In the thymus, the autoimmune regulator (AIRE) induces the transcription of a broad array of organ-specific genes, resulting in the production of proteins that are normally restricted to peripheral tissues. This ectopic expression creates an "immunological self-shadow" that exposes developing T cells to peripheral antigens, thereby facilitating the negative selection of self-reactive T cells and promoting central tolerance. This discovery was achieved through the combined efforts of researchers in Diane Mathis' lab— including Mark Anderson (immunologist)—and those in the Christopher Goodnow lab, where Adrian Liston led this work.

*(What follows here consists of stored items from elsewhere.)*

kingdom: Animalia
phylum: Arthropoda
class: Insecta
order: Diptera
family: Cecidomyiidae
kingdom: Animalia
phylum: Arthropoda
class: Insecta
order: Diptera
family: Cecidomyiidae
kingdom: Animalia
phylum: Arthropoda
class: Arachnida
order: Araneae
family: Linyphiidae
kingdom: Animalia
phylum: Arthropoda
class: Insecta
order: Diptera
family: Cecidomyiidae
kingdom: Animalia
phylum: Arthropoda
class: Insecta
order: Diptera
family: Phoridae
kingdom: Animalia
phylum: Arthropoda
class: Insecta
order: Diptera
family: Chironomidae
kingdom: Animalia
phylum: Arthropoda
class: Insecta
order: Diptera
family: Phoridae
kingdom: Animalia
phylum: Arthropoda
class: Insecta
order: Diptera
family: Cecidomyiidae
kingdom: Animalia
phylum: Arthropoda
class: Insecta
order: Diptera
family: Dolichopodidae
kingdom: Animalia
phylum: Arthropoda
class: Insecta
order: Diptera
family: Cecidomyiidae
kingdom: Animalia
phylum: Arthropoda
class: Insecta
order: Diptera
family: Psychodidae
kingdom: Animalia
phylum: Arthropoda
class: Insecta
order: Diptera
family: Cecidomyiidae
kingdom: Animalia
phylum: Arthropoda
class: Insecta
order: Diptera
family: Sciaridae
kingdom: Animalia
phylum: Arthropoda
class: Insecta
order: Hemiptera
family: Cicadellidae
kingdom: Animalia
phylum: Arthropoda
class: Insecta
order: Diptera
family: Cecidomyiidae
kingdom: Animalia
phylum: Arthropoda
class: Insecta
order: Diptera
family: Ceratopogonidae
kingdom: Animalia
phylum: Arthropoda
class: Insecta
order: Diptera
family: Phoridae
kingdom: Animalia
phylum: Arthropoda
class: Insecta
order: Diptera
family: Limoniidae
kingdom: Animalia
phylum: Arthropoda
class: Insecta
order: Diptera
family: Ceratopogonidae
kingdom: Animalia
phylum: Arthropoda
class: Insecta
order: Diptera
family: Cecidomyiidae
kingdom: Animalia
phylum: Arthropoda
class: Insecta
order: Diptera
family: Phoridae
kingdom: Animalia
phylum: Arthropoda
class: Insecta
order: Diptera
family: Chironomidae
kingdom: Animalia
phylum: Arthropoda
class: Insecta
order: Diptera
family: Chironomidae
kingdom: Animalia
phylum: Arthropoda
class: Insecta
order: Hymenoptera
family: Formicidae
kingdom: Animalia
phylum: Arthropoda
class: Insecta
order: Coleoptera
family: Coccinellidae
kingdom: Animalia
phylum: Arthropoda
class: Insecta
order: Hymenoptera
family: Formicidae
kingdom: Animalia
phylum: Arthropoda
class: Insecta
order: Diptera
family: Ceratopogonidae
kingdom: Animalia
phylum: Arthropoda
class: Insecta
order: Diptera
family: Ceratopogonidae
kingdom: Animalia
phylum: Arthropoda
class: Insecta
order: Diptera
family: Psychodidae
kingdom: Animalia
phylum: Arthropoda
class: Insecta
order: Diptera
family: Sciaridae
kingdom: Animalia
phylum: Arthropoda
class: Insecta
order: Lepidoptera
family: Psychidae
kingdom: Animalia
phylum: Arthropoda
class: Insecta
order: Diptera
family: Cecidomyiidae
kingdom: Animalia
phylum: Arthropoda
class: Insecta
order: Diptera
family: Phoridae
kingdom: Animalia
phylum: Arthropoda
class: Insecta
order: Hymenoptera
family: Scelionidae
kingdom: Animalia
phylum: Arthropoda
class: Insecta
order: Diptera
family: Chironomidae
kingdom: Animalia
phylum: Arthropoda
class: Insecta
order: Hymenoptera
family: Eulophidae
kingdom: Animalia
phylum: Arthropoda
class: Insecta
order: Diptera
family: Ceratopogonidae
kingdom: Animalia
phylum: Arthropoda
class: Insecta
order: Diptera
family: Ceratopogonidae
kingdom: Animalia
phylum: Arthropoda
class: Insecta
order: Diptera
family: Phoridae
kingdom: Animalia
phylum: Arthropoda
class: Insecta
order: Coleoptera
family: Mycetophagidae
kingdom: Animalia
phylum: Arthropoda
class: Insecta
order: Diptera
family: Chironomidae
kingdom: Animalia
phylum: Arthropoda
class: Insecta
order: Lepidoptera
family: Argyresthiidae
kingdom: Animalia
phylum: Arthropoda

Studies have shown that AIRE is also expressed in a subset of stromal cells in secondary lymphoid tissues, though these cells express a distinct set of tissue‐restricted antigens compared to medullary thymic epithelial cells. It is important that self-reactive T cells that bind strongly to self-antigen are eliminated in the thymus (via the process of negative selection), otherwise they may later encounter and bind to their corresponding self-antigens and initiate an autoimmune reaction. So the expression of non-local proteins by AIRE in the thymus reduces the threat of autoimmunity by promoting the elimination of auto-reactive T cells that bind antigens not normally found in the thymus. Furthermore, it has been found that AIRE is expressed in a population of stromal cells located in secondary lymphoid tissues, however these cells appear to express a distinct set of TRAs compared to mTECs.
Research in knockout mice has demonstrated that AIRE functions through initiating the transcription of a complete spectrum of self-antigens in the thymus. This expression then allows maturing thymocytes to become tolerant towards peripheral organs, thereby avoiding autoimmune disease.
The AIRE gene is expressed in many other tissues as well. The AIRE gene is also expressed in the 33D1+ subset of dendritic cells in mouse and in human dendritic cells.
AIRE is composed of a multidomain structure that is able to bind to chromatin and act as a regulator of gene transcription. The specific makeup of AIRE includes a caspase activation and recruitment domain (CARD), nuclear localization signal (NLS), SAND domain, and two plant-homeodomain (PHD) fingers. The SAND domain is located in the middle of the amino-acid chain (aa 180-280) and mediates the binding of AIRE to phosphate groups of DNA. Another potential role for this domain is to anchor AIRE to heterologous proteins. The two cysteine-rich PHD finger domains at the C-terminus of AIRE are PHD1 (aa 299-340) and PHD2 (aa 434-475) which are separated by a proline-rich region of amino acids. These finger domains serve to read chromatin marks through the degree of methylation at the tail of histone H3. More specifically, PHD1 is able to recognize unmethylation at the H3 tail as an epigenetic mark.